The case represents the first time someone in Belgium has been charged with serious violations of international humanitarian law over crimes specifically committed during the ongoing 13-year-long Syrian civil war, and was announced by the Belgian Federal Public Prosecutor’s office, Syrian Network for Human Rights (SNHR) reported in a statement published on Tuesday.

“SNHR welcomes the Belgian judiciary’s issuing of an arrest warrant against a figure who has been implicated in involvement in the Syrian regime’s National Defense Militias, a body responsible for multiple crimes against humanity against the Syrian people, as we believe this is another positive step on the path of accountability,” the statement reads, highlighting that the rights group has been helping to build this case since 2020 by supplying the investigators and the Belgian Prosecutor’s Office with data on the violations as found on SNHR’s database, as well as by finding eyewitnesses and providing additional information on violations in Salamiyah, in eastern Hama governorate. 

 

On Syria and war crimes: Moreover, recently captured satellite images have shown a ground’s bulldozing and levelling at the site of a mass grave in the Damascus countryside, the independent media platform Megaphone reported. According to the Association of Detainees and Missing Persons of Saydnaya Prison (ADMSP), the Assad regime established the mass grave near the headquarters of the army’s third division, where thousands of political prisoners were buried after they were tortured and killed in Damascus prisons. 
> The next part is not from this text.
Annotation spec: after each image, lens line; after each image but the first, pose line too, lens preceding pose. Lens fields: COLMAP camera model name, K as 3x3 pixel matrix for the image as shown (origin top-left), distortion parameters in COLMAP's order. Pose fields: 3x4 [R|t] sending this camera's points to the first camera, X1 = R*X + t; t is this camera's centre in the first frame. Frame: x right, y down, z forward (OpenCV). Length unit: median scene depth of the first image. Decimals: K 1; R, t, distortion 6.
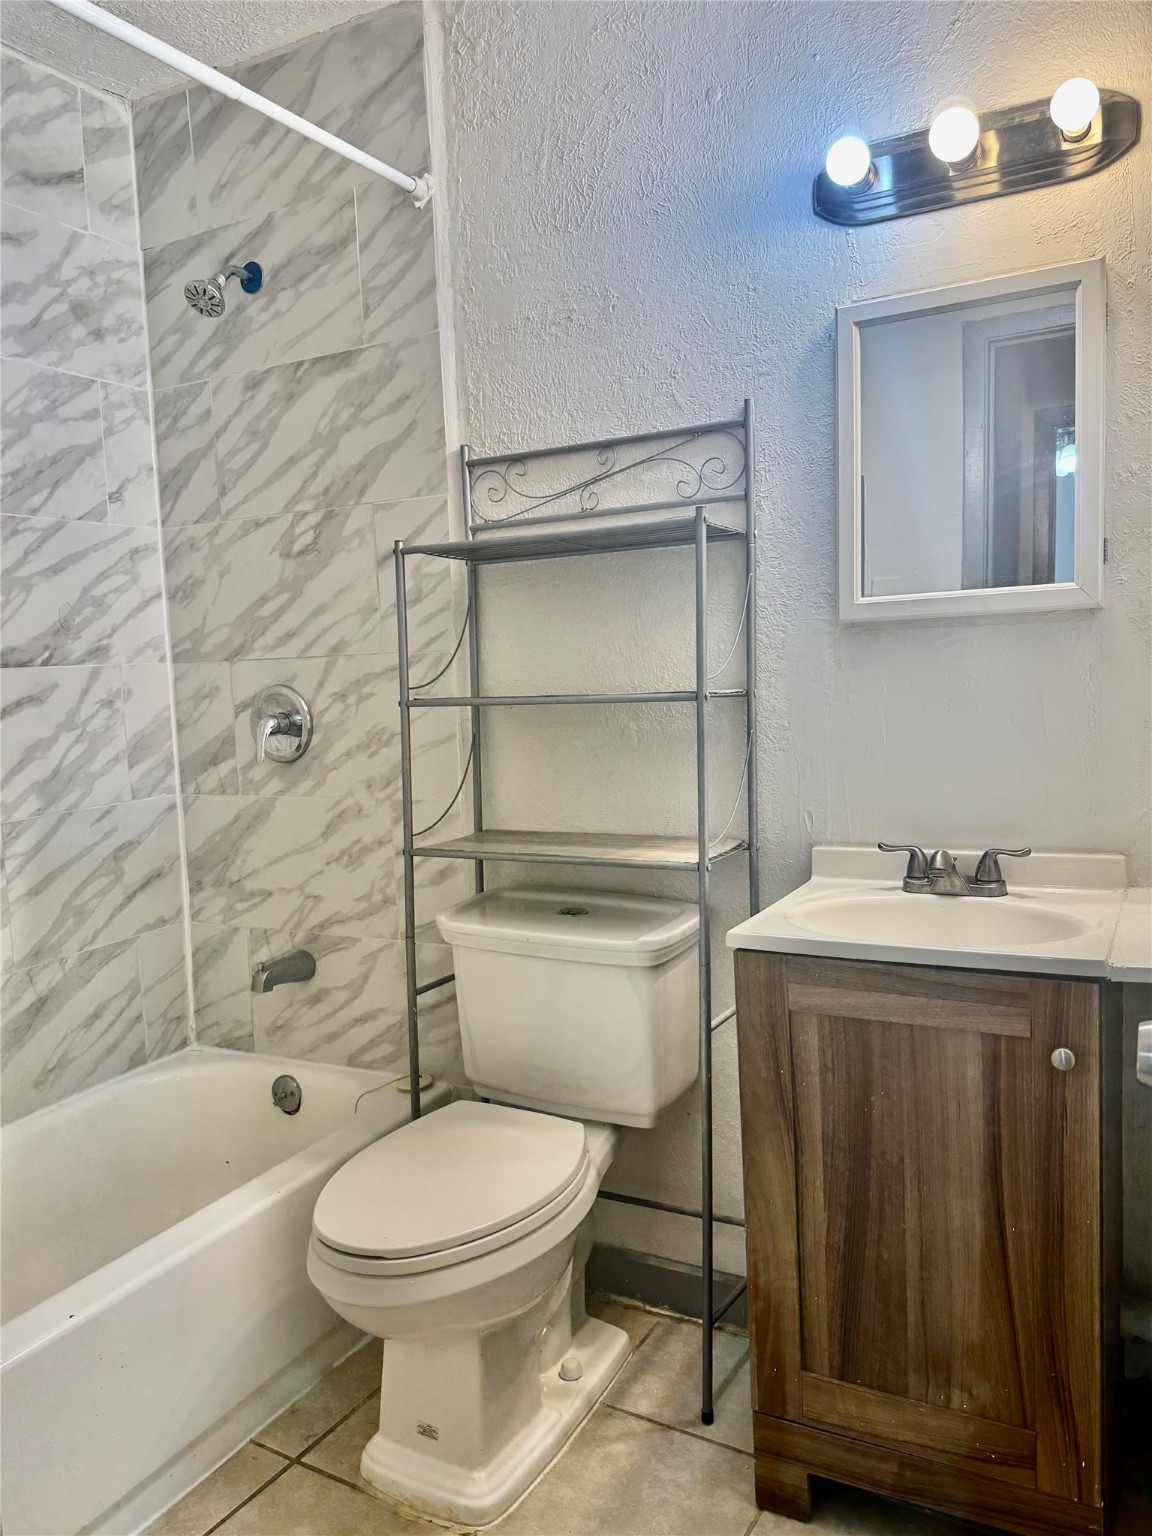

Earlier in 2022, The New York Times identified the sites of two mass graves for prisoners who were tortured to death, one of which was al-Qutayfah. The ADMSP considers the destruction of the grave an attempt by the regime to get rid of evidence of its crimes against  prisoners in detention centers, including torture and forced disappearance, as reports show that over 155,000 people have been forcibly disappeared or remain in prison in Syria since 2011, 87% of which were detained by the Syrian regime.

 

What We’re Reading

Navigating complexities: In the global quest for a solution to the broader Palestinian question, in the face of the war on Gaza, political psychologist Ramzi Abou Ismail explored for NOW Benjamin Netanyahu’s personal involvement in the war’s cessation. Influencing Israel Prime Minister’s approach to the peace process and conflict resolution, such a personalized viewpoint suggests that his strategies might be driven less by the pursuit of long-term security and peace for its citizens, and more by immediate political considerations and the preservation of his leadership position. 

 

The eyes of Lebanon’s youth: Writing as a young individual striving to make her voice heard in a context where chaos, irrationality, impunity, and injustice prevail, Elissa Bou Nader left an open message for Lebanon: navigating crisis, seeking change, and hoping for a better future, through the perspective of the Lebanese youth.

 

Lebanon +

This week on The New Arab Voice, Hugo Goodridge and Akila Radhakrishnan looked at the provisional measures imposed by the International Court of Justice, what they are ordering of Israel, whether they will be abided to by Israel, what mechanisms exist if the provisional measures are ignored, and also what the case means for Israel’s allies, namely the US.